Terzo tema, il modello comunicativo.
Qui, tutto converge. Percezione della politica come “res severa”, dunque estrema parsimonia dichiarativa; essenzialità da giurista ma anche semplicità da “popolare”; storia personale affidata alle leggi prodotte e non agli annunci fatti. Insomma un modello che oggi si direbbe anti-comunicativo. Che appare subito come il primo fattore di netto bilanciamento rispetto alla cultura invalsa nella relazione tra politica come dichiarazionismo e la iper-mediatizzazione (con delegittimazione delle istituzioni) dei luoghi della politica.
Un modello che – pur sfiorando una certa sterilità – potrebbe persino apparire come liberatorio. Certamente e’ contro-tendenziale. E che il presidente, passo passo, probabilmente riequilibrerà, non facendo cioè mancare al paese (e, per quel che l’ Italia conta, anche al mondo) almeno la spiegazione di atti e di problemi cruciali.
Perché resta il fatto che gli italiani percepiscono troppo e capiscono troppo poco. E anche attorno a ciò si generano poi debolezze sociali.

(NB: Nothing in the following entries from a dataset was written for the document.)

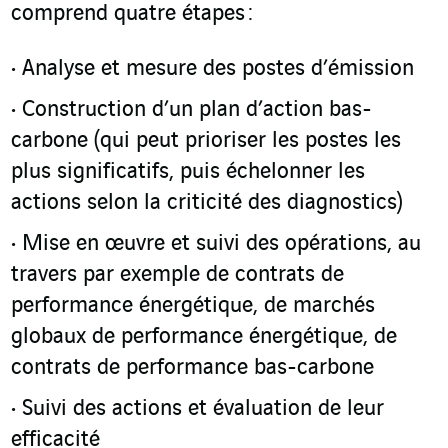
comprend quatre étapes :
Analyse et mesure des postes d’émission
Construction d’un plan d’action bas-
carbone (qui peut prioriser les postes les
plus significatifs, puis échelonner les
actions selon la criticité des diagnostics)
Mise en œuvre et suivi des opérations, au
travers par exemple de contrats de
performance énergétique, de marchés
globaux de performance énergétique, de
contrats de performance bas-carbone
Suivi des actions et évaluation de leur
efficacité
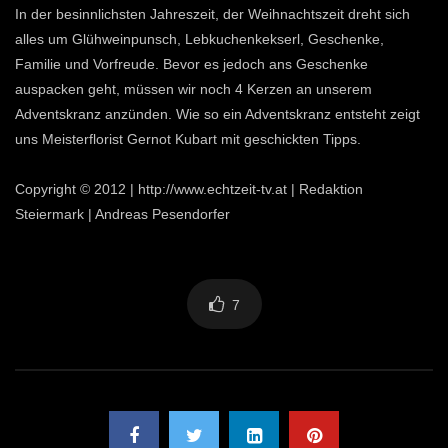
In der besinnlichsten Jahreszeit, der Weihnachtszeit dreht sich
alles um Glühweinpunsch, Lebkuchenkekserl, Geschenke,
Familie und Vorfreude. Bevor es jedoch ans Geschenke
auspacken geht, müssen wir noch 4 Kerzen an unserem
Adventskranz anzünden. Wie so ein Adventskranz entsteht zeigt
uns Meisterflorist Gernot Kubart mit geschickten Tipps.
Copyright © 2012 | http://www.echtzeit-tv.at | Redaktion
Steiermark | Andreas Pesendorfer
7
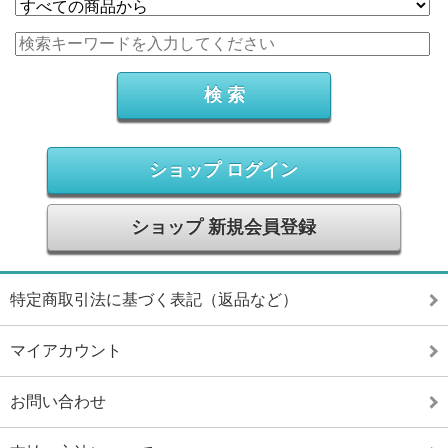
ショップ ログイン
ショップ 新規会員登録
特定商取引法に基づく表記（返品など）
マイアカウント
お問い合わせ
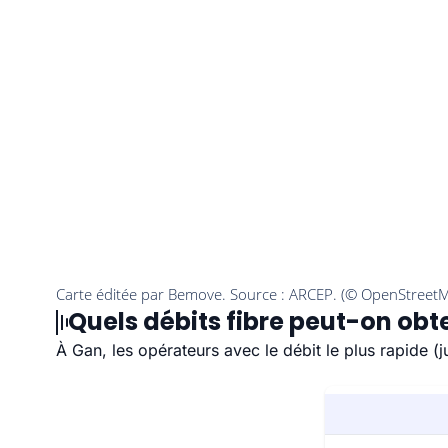
Quels débits fibre peut-on obt
À Gan, les opérateurs avec le débit le plus rapide 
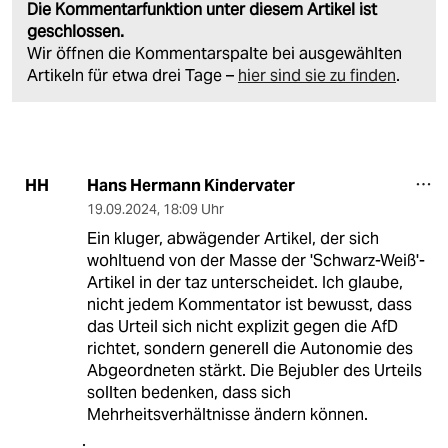
Die Kommentarfunktion unter diesem Artikel ist
geschlossen.
Wir öffnen die Kommentarspalte bei ausgewählten
Artikeln für etwa drei Tage –
hier sind sie zu finden
.
Hans Hermann Kindervater
HH
19.09.2024
,
18:09 Uhr
Ein kluger, abwägender Artikel, der sich
wohltuend von der Masse der 'Schwarz-Weiß'-
Artikel in der taz unterscheidet. Ich glaube,
nicht jedem Kommentator ist bewusst, dass
das Urteil sich nicht explizit gegen die AfD
richtet, sondern generell die Autonomie des
Abgeordneten stärkt. Die Bejubler des Urteils
sollten bedenken, dass sich
Mehrheitsverhältnisse ändern können.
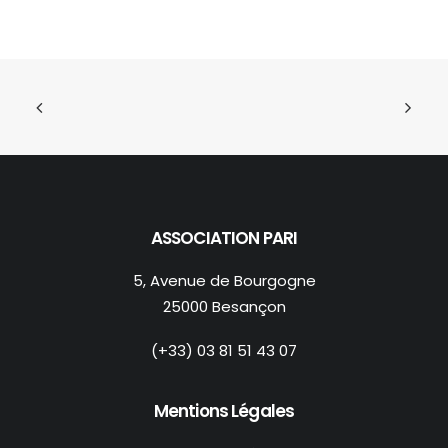
ASSOCIATION PARI
5, Avenue de Bourgogne
25000 Besançon
(+33) 03 81 51 43 07
Mentions Légales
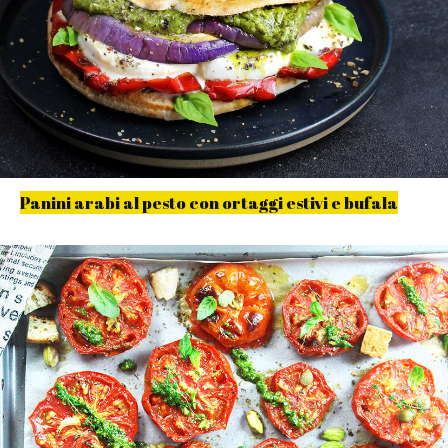
Panini arabi al pesto con ortaggi estivi e bufala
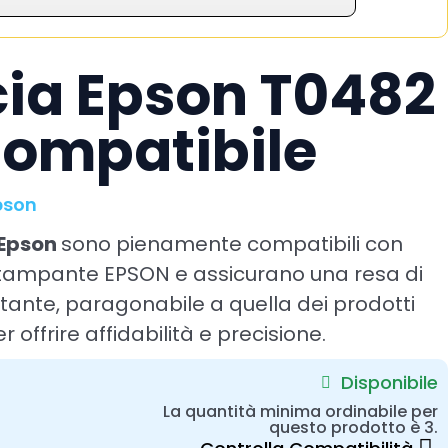
ia Epson T0482
ompatibile
pson
 Epson
sono pienamente compatibili con
 stampante EPSON e assicurano una resa di
ante, paragonabile a quella dei prodotti
r offrire affidabilità e precisione.
Disponibile
La quantità minima ordinabile per
questo prodotto è 3.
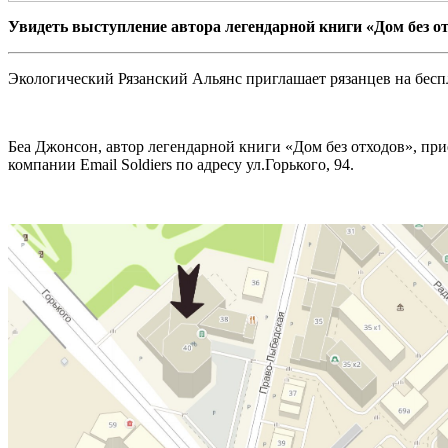
Увидеть выступление автора легендарной книги «Дом без отх
Экологический Рязанский Альянс приглашает рязанцев на бесп
Беа Джонсон, автор легендарной книги «Дом без отходов», при
компании Email Soldiers по адресу ул.Горького, 94.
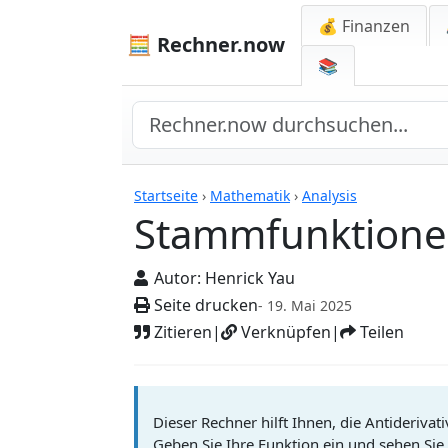
💰 Finanzen
🧮 Rechner.now
📚
Rechner
Startseite
›
Mathematik
›
Analysis
Stammfunktione
Autor:
Henrick Yau
Seite drucken
- 19. Mai 2025
Zitieren
|
Verknüpfen
|
Teilen
Dieser Rechner hilft Ihnen, die Antiderivat
Geben Sie Ihre Funktion ein und sehen Sie 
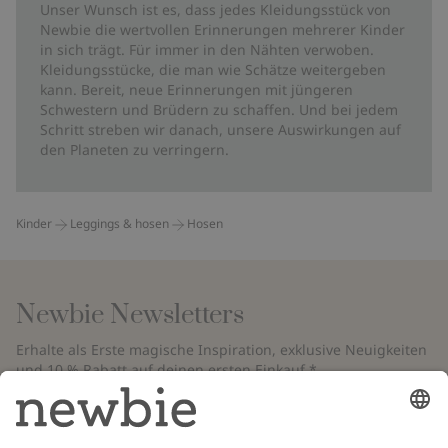
Unser Wunsch ist es, dass jedes Kleidungsstück von
Newbie die wertvollen Erinnerungen mehrerer Kinder
in sich trägt. Für immer in den Nähten verwoben.
Kleidungsstücke, die man wie Schätze weitergeben
kann. Bereit, neue Erinnerungen mit jüngeren
Schwestern und Brüdern zu schaffen. Und bei jedem
Schritt streben wir danach, unsere Auswirkungen auf
den Planeten zu verringern.
Kinder
Leggings & hosen
Hosen
Newbie Newsletters
Erhalte als Erste magische Inspiration, exklusive Neuigkeiten
und 10 % Rabatt auf deinen ersten Einkauf.*
*Gilt nur für deine erste Bestellung und ist nicht mit anderen Rabatten
oder Angeboten kombinierbar. Gilt nicht für limitierte Artikel. Bitte
überprüfe deinen Spam-Ordner. Lies unsere
Datenschutzrichtlinie
,
FAQ
&
Cookie-Richtlinie
.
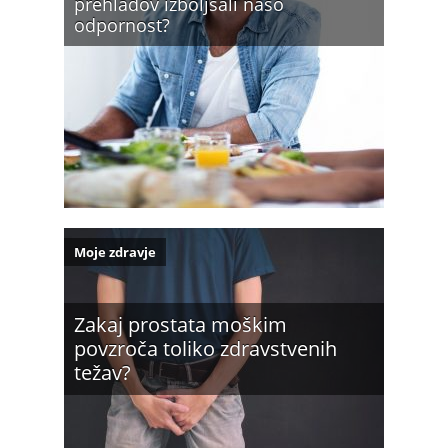
prehladov izboljšali našo
odpornost?
Moje zdravje
Zakaj prostata moškim
povzroča toliko zdravstvenih
težav?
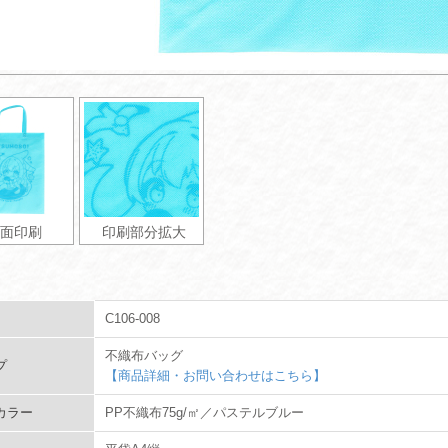
面印刷
印刷部分拡大
C106-008
不織布バッグ
プ
【商品詳細・お問い合わせはこちら】
カラー
PP不織布75g/㎡／パステルブルー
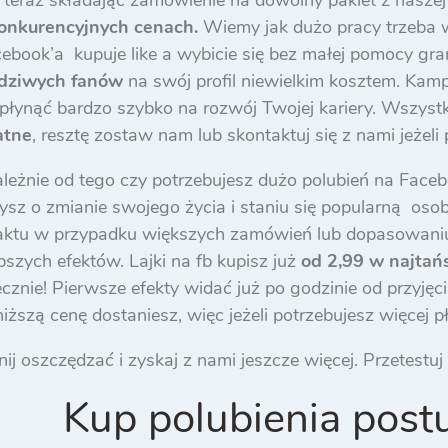
onkurencyjnych cenach.
Wiemy jak dużo pracy trzeba
book’a kupuje like a wybicie się bez małej pomocy gra
wdziwych fanów
na swój profil niewielkim kosztem. Kam
płynąć bardzo szybko na rozwój Twojej kariery. Wszys
atne
, resztę zostaw nam lub skontaktuj się z nami jeżel
ależnie od tego czy potrzebujesz dużo polubień na Faceb
ysz o zmianie swojego życia i staniu się popularną os
aktu w przypadku większych zamówień lub dopasowaniu 
pszych efektów. Lajki na fb kupisz już
od 2,99 w najtań
cznie! Pierwsze efekty widać już po godzinie od przyję
iższą cenę dostaniesz, więc jeżeli potrzebujesz więcej pł
ij oszczędzać i zyskaj z nami jeszcze więcej. Przetestuj
Kup polubienia post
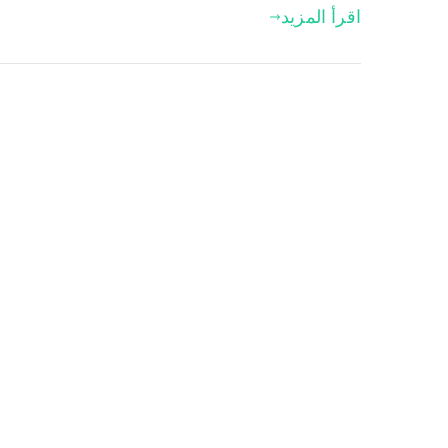
اقرأ المزيد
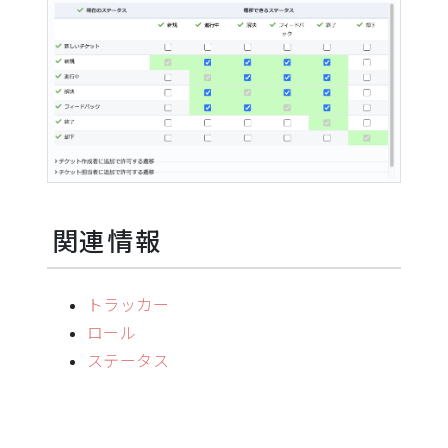
関連情報
トラッカー
ロール
ステータス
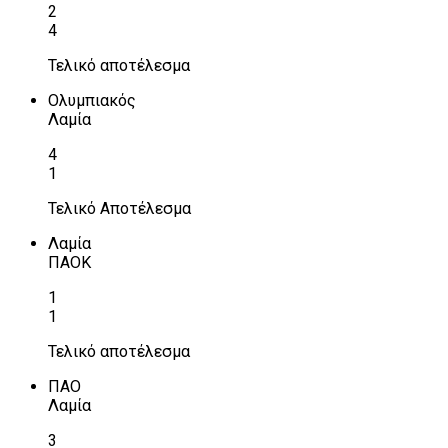
2
4
Τελικό αποτέλεσμα
Ολυμπιακός
Λαμία
4
1
Τελικό Αποτέλεσμα
Λαμία
ΠΑΟΚ
1
1
Τελικό αποτέλεσμα
ΠΑΟ
Λαμία
3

E così anche il presidente della Repubblica più adatto a controbilanciare non riuscirebbe a spuntarla se anche la stessa società non avesse qualche cromosomo adattato a controbilanciare. E, siccome la politica sarà anche sentimento ma è soprattutto argomento, essa alla fine tende ad abbandonare la democrazia se la gente a furia di non capire abbandona la politica stessa.